### Record set
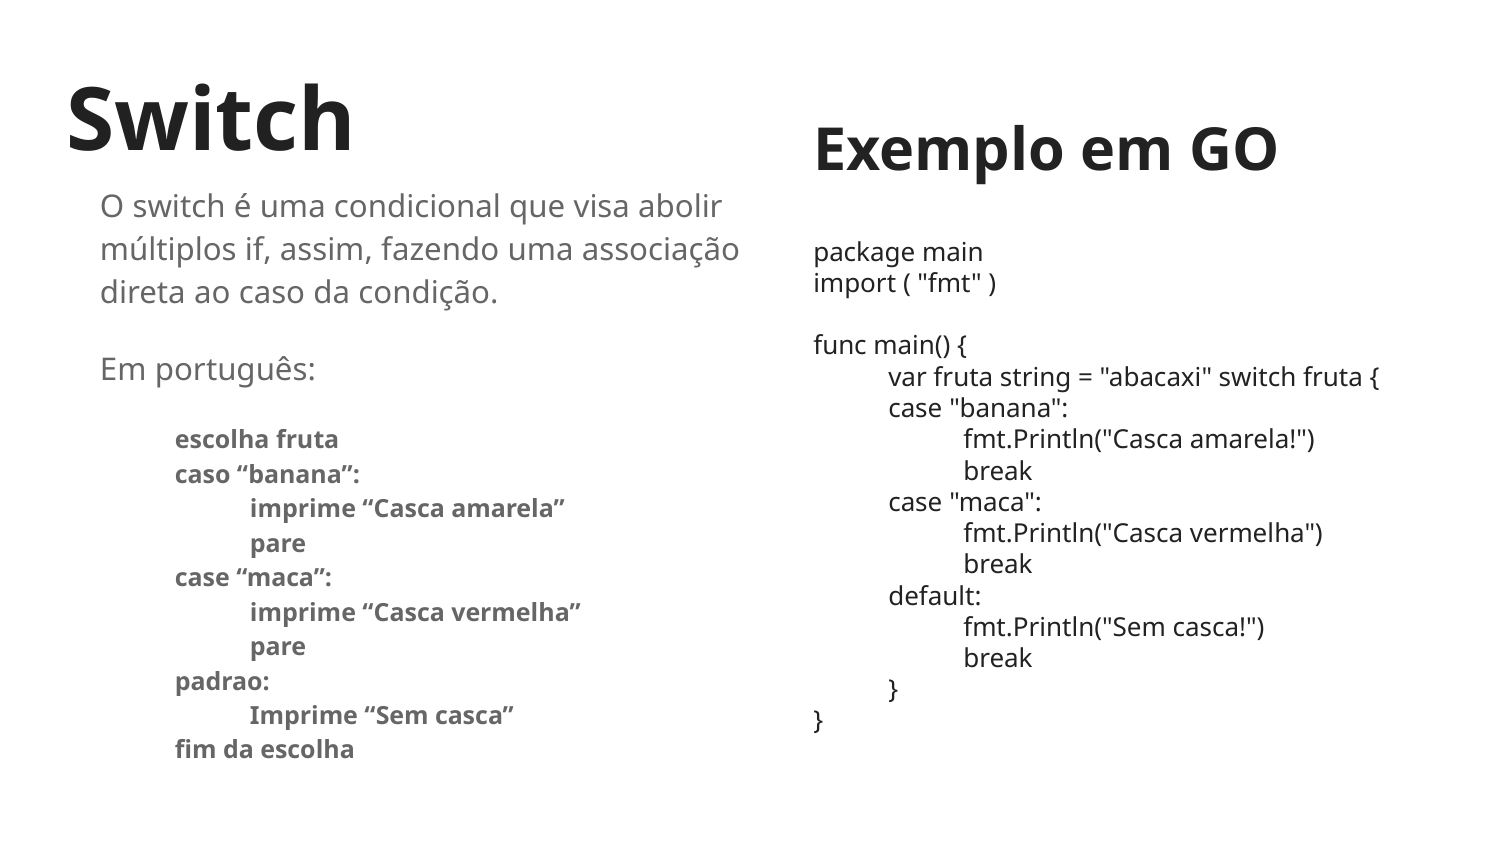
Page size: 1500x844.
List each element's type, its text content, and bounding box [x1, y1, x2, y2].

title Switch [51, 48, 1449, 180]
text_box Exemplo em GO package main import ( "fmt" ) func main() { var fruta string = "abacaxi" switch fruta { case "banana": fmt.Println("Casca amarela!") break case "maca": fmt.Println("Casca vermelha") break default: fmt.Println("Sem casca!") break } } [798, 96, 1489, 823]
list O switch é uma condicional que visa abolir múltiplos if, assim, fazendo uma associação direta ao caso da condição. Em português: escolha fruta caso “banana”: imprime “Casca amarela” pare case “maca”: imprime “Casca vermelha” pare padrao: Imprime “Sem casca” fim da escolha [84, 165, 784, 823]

### Problem to work on
Change "bounding box" to "enclosing rectangle" in the items above and reproduce them otherwise unaltered, leaving out the pictures.

### Answer for this exercise
Page size: 1500x844.
List each element's type, its text content, and enclosing rectangle [x1, y1, x2, y2].

title Switch [51, 48, 1449, 180]
text_box Exemplo em GO package main import ( "fmt" ) func main() { var fruta string = "abacaxi" switch fruta { case "banana": fmt.Println("Casca amarela!") break case "maca": fmt.Println("Casca vermelha") break default: fmt.Println("Sem casca!") break } } [798, 96, 1489, 823]
list O switch é uma condicional que visa abolir múltiplos if, assim, fazendo uma associação direta ao caso da condição. Em português: escolha fruta caso “banana”: imprime “Casca amarela” pare case “maca”: imprime “Casca vermelha” pare padrao: Imprime “Sem casca” fim da escolha [84, 165, 784, 823]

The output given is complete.